Airbus dedicates new Alabama plant

Glenn Farley reports

MOBILE, Ala. - Airbus opened its first U.S. manufacturing plant on Monday. It is the first time since the late 1990s that there has been two companies making airliners in the U.S. since Boeing merged with McDonnell Douglas.

The former McDonnell Douglas plants in Long Beach, California no longer produce planes.

State, federal and local leaders were on hand Monday as the company dedicated its new airplane factory in Mobile.

The $600 million complex is expected to employ as many as 1,000 people once production begins later this year. The first aircraft delivery is planned for late next year next year. That plane will go to jetBlue. The next one will go to American Airlines.

The factory is designed produce the common single aisle airliners Airbus also builds in three other factories around the world, the A319, A320 and A321 aircraft. But Airbus executives say the order's slated to be built in Mobile are heavily favoring the larger A321.

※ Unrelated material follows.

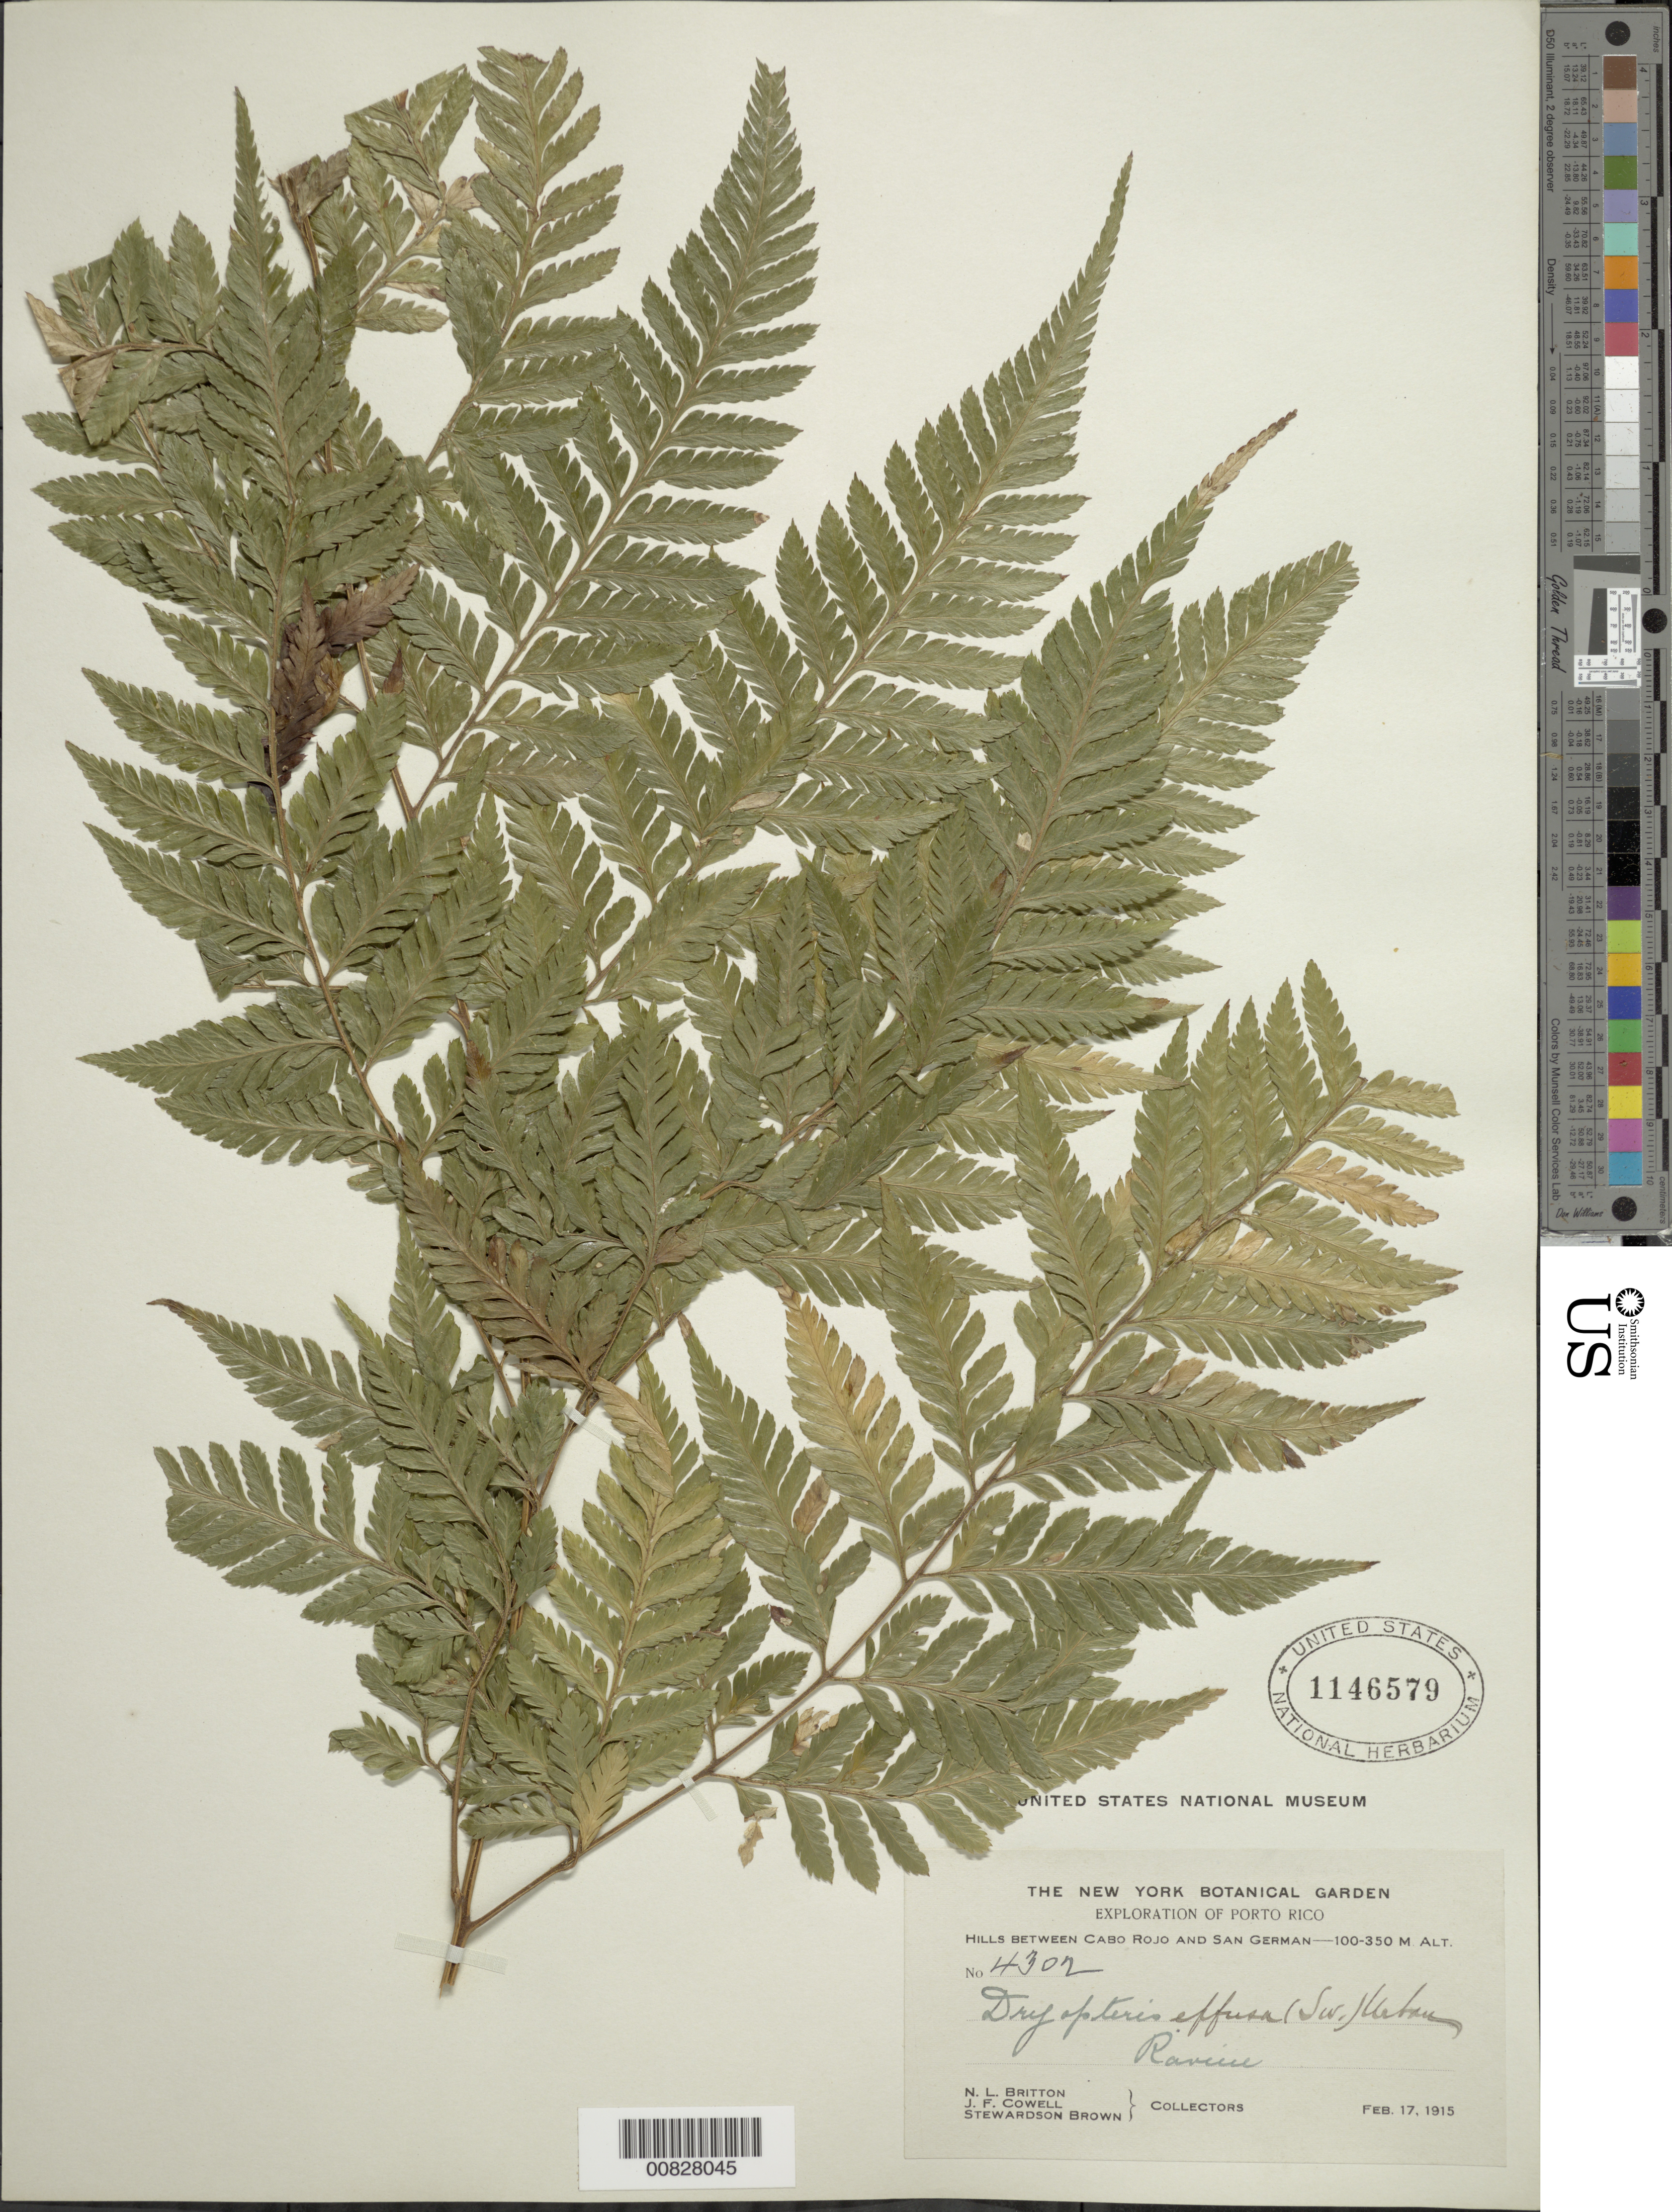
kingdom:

The plant could mean more competition for Boeing, but it can also mean more business for dozens of companies that do business with Airbus here in Washington.

Airbus V.P. for Procurement David Williams says Washington as a state is now ranked number two behind only California, and ranks fourth in terms of dollars spent.

Airbus originally came to Mobile in a play to win the competition over Boeing to build a new tanker for the U.S. Air Force. Airbus promising to assemble the tankers based on the much larger A330 wide bodied jet in Mobile. Airbus won the contract, but ultimately lost after Boeing contested the deal.

But Airbus CEO Fabrice Bregier said the European based Airbus would keep its commitment to build airliners in Mobile. That is now the A320 line, which the head of Airbus' North American wing Allan McCartor says will better position the company to win future defense business in the future.

The current Mobile assembly line is now planned to build four jets per month but could eventually go eight jets per month or nearly 100 planes per year. Most destined for U.S. based carriers, a North American market that Airbus expects will expand 40 percent over the next 20 years.